Effective on   February 17, 2023, the Company entered into an employment agreement with Greg Carter, the Company’s Executive Vice President, Payment Acceptance. Under the terms of this agreement, Mr. Carter will receive an annual salary of $250,000, Override/Commissions of 10% of the actual cash commissions paid to salespersons under direct management of Mr. Carter, to be paid quarterly, and the payment of a one-time signing bonus of $40,000. 

 

On  February 8, 2023, the Company granted 1,403,000 shares of restricted common stock with a 10-year vesting period and 273,000 RSUs with a 3-year vesting period to employees and Directors as a performance bonus at an issue price of $1.75 per share. Executive officers and Directors included in the 10-year restricted stock grant were Louis Hoch (330,000 shares), Tom Jewell (200,000 shares), Greg Carter (100,000 shares) and Houston Frost (100,000 shares). Executive officers included in the RSU grant were Louis Hoch (33,000 RSUs), Tom Jewell (21,000 RSUs), Greg Carter (12,000 RSUs) and Houston Frost (12,000 RSUs).

 

On  March 16, 2023, the Company granted 69,000 RSUs with a 3-year vesting period to Directors as a performance bonus at an issue price of $1.60 per share.

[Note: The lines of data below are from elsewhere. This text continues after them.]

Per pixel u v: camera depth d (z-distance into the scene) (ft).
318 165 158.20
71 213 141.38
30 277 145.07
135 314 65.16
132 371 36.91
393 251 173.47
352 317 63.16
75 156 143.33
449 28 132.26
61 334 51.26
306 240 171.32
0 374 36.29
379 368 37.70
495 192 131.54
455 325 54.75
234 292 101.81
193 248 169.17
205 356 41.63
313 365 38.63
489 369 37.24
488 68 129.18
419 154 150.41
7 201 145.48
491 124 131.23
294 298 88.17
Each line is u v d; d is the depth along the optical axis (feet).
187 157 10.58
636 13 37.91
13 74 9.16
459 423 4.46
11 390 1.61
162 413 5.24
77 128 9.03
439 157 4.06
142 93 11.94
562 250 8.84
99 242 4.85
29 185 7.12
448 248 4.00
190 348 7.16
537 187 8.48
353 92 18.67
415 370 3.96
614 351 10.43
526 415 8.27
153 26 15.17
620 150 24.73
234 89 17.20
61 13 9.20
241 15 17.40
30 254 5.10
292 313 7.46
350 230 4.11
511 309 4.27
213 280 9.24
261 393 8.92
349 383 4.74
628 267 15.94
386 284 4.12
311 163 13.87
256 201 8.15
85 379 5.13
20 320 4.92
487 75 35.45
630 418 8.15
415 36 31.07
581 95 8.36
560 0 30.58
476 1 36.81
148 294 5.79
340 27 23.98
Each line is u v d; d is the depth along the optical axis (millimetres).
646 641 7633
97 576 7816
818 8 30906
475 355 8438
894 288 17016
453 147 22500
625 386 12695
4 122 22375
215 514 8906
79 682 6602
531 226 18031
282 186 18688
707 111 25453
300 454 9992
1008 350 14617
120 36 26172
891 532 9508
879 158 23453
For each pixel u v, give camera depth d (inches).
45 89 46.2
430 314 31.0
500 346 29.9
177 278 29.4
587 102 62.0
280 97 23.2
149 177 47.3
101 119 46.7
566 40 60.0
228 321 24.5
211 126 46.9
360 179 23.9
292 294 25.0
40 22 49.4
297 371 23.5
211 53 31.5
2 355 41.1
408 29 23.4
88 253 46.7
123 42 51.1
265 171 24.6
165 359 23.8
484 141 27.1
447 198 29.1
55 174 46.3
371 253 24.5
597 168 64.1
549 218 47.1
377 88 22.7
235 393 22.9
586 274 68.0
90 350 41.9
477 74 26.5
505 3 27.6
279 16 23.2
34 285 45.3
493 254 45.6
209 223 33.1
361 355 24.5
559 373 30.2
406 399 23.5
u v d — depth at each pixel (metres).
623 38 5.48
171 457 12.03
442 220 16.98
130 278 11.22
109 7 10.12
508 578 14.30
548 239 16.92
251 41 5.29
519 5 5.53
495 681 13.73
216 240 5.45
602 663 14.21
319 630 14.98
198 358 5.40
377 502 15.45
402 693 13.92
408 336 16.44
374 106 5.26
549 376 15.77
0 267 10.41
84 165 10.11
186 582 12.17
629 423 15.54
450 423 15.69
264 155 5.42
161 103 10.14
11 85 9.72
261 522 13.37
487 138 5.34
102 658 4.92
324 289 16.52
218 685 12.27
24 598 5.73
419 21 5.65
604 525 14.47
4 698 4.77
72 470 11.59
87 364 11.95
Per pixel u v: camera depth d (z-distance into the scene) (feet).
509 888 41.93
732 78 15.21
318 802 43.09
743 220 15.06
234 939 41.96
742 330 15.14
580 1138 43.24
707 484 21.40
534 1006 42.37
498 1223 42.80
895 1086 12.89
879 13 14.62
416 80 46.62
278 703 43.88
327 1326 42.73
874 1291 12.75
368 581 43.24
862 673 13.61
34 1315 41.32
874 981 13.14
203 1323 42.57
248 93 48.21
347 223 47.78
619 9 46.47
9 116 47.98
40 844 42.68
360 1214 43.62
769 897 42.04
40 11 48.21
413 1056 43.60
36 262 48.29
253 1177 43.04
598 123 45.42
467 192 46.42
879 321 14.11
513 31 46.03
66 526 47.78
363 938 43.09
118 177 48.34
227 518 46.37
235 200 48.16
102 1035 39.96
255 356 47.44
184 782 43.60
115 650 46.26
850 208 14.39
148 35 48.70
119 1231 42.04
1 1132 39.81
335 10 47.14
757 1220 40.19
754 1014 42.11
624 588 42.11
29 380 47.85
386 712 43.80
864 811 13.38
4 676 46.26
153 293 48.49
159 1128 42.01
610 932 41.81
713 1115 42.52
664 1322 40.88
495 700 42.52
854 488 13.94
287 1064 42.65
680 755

Directors included in the RSU grant were Blaise Bender (21,000 RSUs), Brad Rollins (21,000 RSUs), Ernesto Beyer (21,000 RSUs) and Michelle Miller (6,000 RSUs).

 

On November 30, 2023, Tom Jewell, the Senior Vice President, Chief Financial Officer, and principal financial and accounting officer of the Company notified the Company of his intention to retire. On December 11, 2023, Mr. Jewell entered into a Separation and Mutual Release of Claims Agreement (“Separation Agreement”) with the Company. Pursuant to the Separation Agreement, Mr. Jewell will be paid installment payments equal to his current base salary until and including April 18, 2024. Additionally, Mr. Jewell will be permitted to retain any unvested Company stock options or other equity awards which shall vest in accordance with the applicable schedules. Mr. Jewell will also receive all employee benefits including, but not limited to, health, dental, vision and life insurances that he was receiving prior to his execution of the Agreement until April 18, 2024.